* _Data under study_:
*** Begin section ***

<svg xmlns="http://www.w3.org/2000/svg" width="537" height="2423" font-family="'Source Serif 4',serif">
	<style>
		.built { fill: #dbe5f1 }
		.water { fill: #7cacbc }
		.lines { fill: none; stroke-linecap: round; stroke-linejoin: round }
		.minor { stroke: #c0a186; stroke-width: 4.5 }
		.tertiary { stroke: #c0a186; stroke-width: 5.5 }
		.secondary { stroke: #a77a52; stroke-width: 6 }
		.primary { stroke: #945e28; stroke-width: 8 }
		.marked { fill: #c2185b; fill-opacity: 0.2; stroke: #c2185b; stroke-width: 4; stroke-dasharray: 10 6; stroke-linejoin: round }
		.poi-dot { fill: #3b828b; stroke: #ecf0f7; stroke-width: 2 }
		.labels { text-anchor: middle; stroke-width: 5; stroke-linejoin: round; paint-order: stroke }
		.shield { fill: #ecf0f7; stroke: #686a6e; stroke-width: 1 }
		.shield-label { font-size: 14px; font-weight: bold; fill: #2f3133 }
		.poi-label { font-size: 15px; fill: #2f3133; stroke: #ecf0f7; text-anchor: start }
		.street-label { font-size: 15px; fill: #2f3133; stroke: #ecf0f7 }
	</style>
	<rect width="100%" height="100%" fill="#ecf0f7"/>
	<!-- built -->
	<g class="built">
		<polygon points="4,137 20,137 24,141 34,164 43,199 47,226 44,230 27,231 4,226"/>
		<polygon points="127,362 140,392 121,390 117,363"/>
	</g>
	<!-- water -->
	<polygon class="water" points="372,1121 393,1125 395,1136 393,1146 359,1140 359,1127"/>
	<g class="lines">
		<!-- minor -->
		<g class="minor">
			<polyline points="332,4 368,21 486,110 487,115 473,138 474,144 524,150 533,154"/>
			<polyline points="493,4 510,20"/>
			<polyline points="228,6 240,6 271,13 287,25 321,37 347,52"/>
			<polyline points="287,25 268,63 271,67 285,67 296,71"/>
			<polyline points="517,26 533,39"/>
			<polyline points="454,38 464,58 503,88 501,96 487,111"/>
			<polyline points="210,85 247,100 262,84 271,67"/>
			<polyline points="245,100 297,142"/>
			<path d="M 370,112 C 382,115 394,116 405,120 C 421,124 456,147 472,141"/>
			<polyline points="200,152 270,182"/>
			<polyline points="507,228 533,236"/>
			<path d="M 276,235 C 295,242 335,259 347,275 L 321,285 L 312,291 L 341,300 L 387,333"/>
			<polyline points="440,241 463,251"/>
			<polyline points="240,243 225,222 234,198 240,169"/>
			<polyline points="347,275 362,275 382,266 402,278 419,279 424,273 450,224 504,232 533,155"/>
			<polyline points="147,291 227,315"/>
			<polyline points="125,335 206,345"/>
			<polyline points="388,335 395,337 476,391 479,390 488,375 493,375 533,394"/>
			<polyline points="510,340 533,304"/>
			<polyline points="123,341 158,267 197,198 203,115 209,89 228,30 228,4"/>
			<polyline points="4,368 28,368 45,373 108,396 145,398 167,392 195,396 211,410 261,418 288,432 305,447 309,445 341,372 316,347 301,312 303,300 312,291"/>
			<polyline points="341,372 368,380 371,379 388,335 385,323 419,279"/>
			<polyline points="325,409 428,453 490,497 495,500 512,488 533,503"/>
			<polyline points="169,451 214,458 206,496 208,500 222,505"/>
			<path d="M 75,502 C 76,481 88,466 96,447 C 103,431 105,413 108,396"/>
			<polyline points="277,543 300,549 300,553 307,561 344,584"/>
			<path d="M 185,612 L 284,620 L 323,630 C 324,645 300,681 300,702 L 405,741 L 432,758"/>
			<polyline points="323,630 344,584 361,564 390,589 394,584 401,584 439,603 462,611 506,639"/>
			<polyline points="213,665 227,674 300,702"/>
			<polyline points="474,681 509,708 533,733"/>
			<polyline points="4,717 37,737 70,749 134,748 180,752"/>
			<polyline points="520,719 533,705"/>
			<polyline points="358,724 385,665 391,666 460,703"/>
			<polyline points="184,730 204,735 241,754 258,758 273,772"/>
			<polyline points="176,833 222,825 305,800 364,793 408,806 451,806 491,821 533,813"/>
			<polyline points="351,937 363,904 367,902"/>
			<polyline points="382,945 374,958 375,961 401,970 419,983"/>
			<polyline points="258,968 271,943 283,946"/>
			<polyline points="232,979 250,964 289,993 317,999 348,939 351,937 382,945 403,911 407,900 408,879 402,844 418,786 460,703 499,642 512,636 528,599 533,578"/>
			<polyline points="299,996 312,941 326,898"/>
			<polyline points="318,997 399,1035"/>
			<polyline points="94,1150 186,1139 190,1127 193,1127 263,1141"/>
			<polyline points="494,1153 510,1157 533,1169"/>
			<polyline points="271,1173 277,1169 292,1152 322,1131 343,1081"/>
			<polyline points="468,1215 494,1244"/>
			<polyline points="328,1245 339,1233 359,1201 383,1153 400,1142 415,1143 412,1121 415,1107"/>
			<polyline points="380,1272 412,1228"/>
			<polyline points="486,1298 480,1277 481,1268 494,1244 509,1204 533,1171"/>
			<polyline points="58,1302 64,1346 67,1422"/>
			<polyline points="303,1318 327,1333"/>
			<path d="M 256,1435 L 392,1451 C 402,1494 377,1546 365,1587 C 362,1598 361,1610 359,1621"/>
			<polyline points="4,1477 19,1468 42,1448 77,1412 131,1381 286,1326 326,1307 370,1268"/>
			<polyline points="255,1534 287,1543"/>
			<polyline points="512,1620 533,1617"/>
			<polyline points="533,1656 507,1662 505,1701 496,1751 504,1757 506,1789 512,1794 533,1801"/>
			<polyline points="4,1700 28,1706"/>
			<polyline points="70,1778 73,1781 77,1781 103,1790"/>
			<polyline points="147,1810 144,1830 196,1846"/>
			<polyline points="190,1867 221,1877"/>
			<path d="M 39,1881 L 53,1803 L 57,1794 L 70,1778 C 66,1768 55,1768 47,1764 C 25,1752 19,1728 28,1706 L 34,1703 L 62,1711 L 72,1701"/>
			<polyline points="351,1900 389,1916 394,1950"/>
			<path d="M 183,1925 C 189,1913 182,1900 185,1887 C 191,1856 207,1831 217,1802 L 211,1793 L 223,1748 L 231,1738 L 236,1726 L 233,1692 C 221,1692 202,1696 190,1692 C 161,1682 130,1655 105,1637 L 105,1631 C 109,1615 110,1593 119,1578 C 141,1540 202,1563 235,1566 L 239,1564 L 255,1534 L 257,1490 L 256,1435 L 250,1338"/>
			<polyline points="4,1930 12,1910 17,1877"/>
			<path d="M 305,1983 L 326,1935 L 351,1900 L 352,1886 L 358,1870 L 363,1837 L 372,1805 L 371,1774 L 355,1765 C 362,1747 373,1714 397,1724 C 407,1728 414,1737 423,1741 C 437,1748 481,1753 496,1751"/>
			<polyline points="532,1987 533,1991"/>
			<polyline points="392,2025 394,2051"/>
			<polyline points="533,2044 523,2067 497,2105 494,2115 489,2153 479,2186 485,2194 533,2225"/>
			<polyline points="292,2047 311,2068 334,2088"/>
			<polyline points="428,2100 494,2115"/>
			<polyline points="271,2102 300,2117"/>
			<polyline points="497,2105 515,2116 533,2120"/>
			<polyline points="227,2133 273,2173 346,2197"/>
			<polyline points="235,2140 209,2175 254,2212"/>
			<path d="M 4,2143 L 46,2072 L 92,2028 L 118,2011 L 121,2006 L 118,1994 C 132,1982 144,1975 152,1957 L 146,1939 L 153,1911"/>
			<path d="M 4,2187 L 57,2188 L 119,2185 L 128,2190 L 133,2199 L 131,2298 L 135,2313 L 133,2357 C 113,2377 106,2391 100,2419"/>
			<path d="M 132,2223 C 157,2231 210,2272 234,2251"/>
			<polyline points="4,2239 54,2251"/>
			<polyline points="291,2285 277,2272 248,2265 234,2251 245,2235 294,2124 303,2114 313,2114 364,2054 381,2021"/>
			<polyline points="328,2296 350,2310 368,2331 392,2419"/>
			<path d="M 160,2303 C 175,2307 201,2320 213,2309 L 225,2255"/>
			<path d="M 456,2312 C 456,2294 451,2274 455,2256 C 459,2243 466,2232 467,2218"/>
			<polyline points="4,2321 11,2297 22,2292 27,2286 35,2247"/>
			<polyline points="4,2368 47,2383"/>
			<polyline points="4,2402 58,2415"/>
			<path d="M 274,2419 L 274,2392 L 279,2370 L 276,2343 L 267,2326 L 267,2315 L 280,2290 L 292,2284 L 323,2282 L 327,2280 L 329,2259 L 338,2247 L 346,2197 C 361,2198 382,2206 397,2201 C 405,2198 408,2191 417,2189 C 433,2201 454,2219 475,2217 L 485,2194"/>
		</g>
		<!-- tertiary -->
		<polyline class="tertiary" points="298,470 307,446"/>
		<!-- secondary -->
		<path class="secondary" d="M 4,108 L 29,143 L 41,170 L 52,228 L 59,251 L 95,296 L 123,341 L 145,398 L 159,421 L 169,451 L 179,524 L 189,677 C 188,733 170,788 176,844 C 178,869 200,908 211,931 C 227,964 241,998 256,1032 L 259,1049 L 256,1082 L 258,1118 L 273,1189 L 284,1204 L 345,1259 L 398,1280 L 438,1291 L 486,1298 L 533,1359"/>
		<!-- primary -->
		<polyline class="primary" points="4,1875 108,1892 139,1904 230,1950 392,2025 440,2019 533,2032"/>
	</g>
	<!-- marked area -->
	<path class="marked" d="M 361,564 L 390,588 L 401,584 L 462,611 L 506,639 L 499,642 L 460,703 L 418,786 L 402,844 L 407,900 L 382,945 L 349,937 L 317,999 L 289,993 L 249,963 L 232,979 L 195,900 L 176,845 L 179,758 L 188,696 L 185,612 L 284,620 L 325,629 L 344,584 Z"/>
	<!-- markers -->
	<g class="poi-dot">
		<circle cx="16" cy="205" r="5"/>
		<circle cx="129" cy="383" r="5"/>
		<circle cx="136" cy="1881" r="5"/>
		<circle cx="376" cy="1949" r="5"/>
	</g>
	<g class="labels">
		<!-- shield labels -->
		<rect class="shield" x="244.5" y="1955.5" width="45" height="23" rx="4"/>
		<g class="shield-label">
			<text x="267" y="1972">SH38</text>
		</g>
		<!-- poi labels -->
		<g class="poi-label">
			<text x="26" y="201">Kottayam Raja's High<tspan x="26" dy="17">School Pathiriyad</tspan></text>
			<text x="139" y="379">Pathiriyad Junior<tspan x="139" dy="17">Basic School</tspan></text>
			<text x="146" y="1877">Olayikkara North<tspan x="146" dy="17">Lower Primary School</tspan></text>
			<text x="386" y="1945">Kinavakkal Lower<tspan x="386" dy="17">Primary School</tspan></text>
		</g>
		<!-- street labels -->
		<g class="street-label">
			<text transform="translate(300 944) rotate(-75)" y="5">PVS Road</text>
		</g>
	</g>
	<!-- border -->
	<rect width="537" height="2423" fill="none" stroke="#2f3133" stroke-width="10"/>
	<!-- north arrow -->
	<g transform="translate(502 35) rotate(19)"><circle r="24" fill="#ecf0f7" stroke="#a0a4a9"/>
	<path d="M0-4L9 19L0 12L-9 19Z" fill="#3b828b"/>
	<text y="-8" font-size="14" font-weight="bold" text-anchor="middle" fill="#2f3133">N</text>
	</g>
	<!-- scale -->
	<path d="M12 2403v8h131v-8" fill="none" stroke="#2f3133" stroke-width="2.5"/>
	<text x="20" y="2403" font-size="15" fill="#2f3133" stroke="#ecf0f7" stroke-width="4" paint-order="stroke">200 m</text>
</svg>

*** End section ***

For the material above, reproduce exactly the lines from the line with "274,2419 L 274,2392" to the line with "<!-- secondary -->", inclusive, and exclude all others.

* _Result of this task_:
			<path d="M 274,2419 L 274,2392 L 279,2370 L 276,2343 L 267,2326 L 267,2315 L 280,2290 L 292,2284 L 323,2282 L 327,2280 L 329,2259 L 338,2247 L 346,2197 C 361,2198 382,2206 397,2201 C 405,2198 408,2191 417,2189 C 433,2201 454,2219 475,2217 L 485,2194"/>
		</g>
		<!-- tertiary -->
		<polyline class="tertiary" points="298,470 307,446"/>
		<!-- secondary -->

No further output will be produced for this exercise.